# Calculating ACB for RSUs and ESPP



## hope4wealth (Sep 15, 2013)

My employer, which trades on the NASDAQ in USD, allows us to purchase stock at a discount as well as provides RSUs throughout the year.

Can anyone help with how I would calculate my ACB as it's the same ticker and I've sold all of my RSUs and ESPP throughout the year?

-for our RSUs they sell half of the lot and hold that for tax purposes
-for ESPP we buy at a discounted rate and then I sell afterwards
-they did state they held taxes from pay for ESPP as well, not sure how much or how they calculated this (will this just be on my T4 in the taxes paid section)

With USD I'm finding it a bit more difficult to figure out how this all plays out.

Thanks in advance


----------



## hope4wealth (Sep 15, 2013)

OK I've been able to figure this out using various tools. Now quick question for everyone:

If I have multiple transactions of one security, do I only need to fill in one line on Schedule 3 - Capital Gains?
What should be entered in the "number" field on Schedule 3 - Capital Gains?

Thanks again!


----------



## Eclectic12 (Oct 20, 2010)

Various posters have said they sum up individual transactions to end up with one line. Others want to be able to follow what happened if they revisit it a couple of years down the line and record the individual transactions.

As long as the total works out the same, I believe the choice is yours.


As for "number" ... it is the number of shares, mutual fund units, reit units, ... etc.



Cheers


----------



## hope4wealth (Sep 15, 2013)

Eclectic12 said:


> Various posters have said they sum up individual transactions to end up with one line. Others want to be able to follow what happened if they revisit it a couple of years down the line and record the individual transactions.
> 
> As long as the total works out the same, I believe the choice is yours.
> 
> ...


Thank you very much for the response. I'm keeping the details of the transactions in a spreadsheet so not worried but having to go back.

Appreciate your help! Took me a while to get through this but I'm educating myself more on the tax side which will be important for my financial plan for the years to come!


----------

# TASKS:
(a) According to the forum thread on calculating ACB for RSUs and ESPP, what does the "number" field on Schedule 3 count? List every kind of unit named.
(b) Render this sentence from the ACB forum thread in Spanish: "As long as the total works out the same, I believe the choice is yours."
(c) Does the ACB forum thread support each statement? Answer yes or no for each, quoting the words that decide it.
(i) The employer's stock trades on the NASDAQ in USD.
(ii) For RSUs, the employer sells the entire lot for tax purposes.
(iii) The original poster records the transaction details in a spreadsheet.

# DATASET EXCERPTS:
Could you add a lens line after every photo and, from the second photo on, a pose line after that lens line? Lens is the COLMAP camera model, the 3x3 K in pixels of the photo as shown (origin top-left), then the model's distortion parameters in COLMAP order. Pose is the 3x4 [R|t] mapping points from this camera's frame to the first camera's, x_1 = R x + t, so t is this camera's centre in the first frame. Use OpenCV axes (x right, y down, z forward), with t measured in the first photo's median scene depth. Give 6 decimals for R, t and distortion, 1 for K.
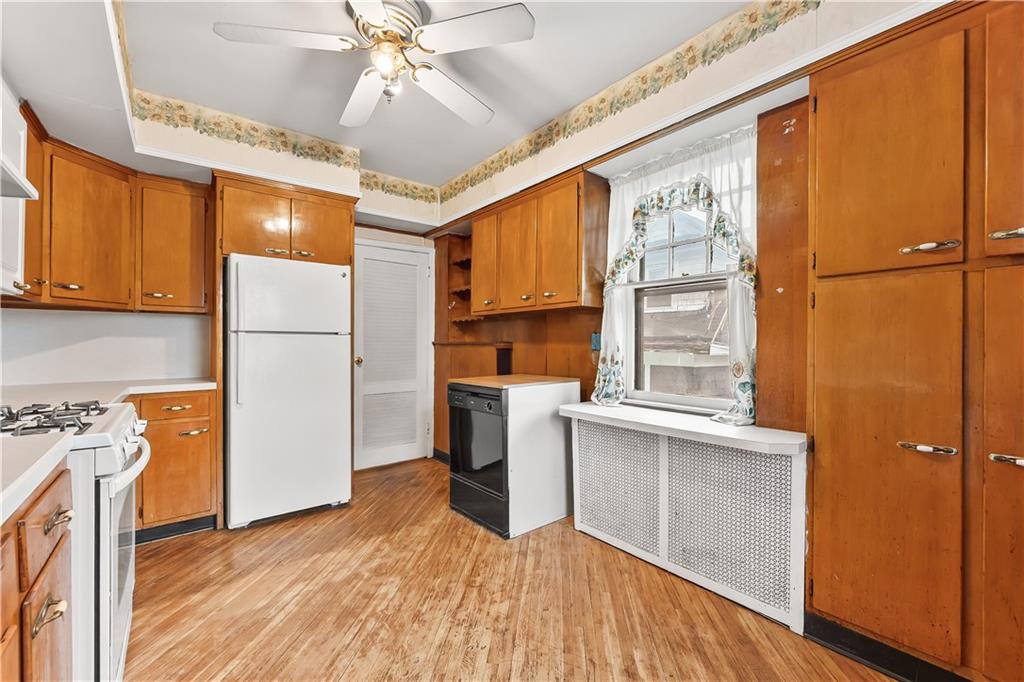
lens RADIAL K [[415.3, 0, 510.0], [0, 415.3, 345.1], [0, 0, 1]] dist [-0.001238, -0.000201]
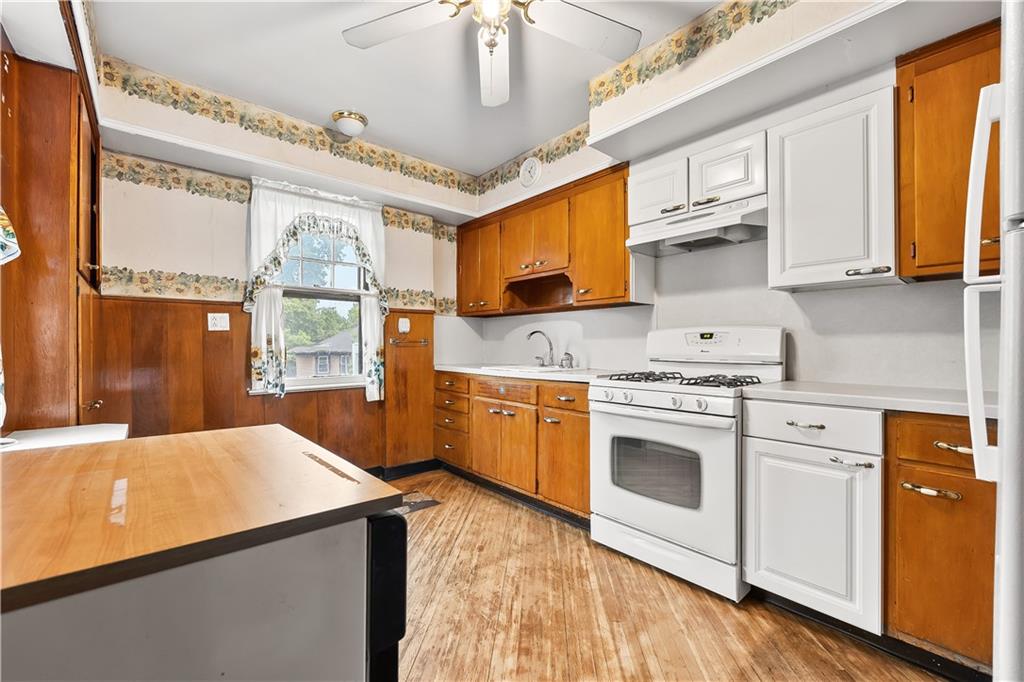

---

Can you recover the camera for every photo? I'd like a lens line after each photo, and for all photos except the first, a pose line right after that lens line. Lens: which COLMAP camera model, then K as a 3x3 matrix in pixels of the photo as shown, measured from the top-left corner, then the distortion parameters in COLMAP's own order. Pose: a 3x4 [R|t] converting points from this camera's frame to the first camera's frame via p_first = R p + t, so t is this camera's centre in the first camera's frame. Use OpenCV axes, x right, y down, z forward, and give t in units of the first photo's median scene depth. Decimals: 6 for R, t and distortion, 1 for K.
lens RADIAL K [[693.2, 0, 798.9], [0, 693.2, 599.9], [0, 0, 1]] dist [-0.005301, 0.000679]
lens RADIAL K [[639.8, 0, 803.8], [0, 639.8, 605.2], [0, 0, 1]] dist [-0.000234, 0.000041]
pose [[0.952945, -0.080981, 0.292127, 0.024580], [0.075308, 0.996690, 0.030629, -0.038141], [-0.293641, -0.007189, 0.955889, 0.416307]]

# RESPONSES PER TASK:
(a)
- shares
- mutual fund units
- reit units

(b) Siempre que el total dé el mismo resultado, creo que la decisión es tuya.

(c)
(i) Yes: "trades on the NASDAQ in USD"
(ii) No: "they sell half of the lot and hold that for tax purposes"
(iii) Yes: "I'm keeping the details of the transactions in a spreadsheet"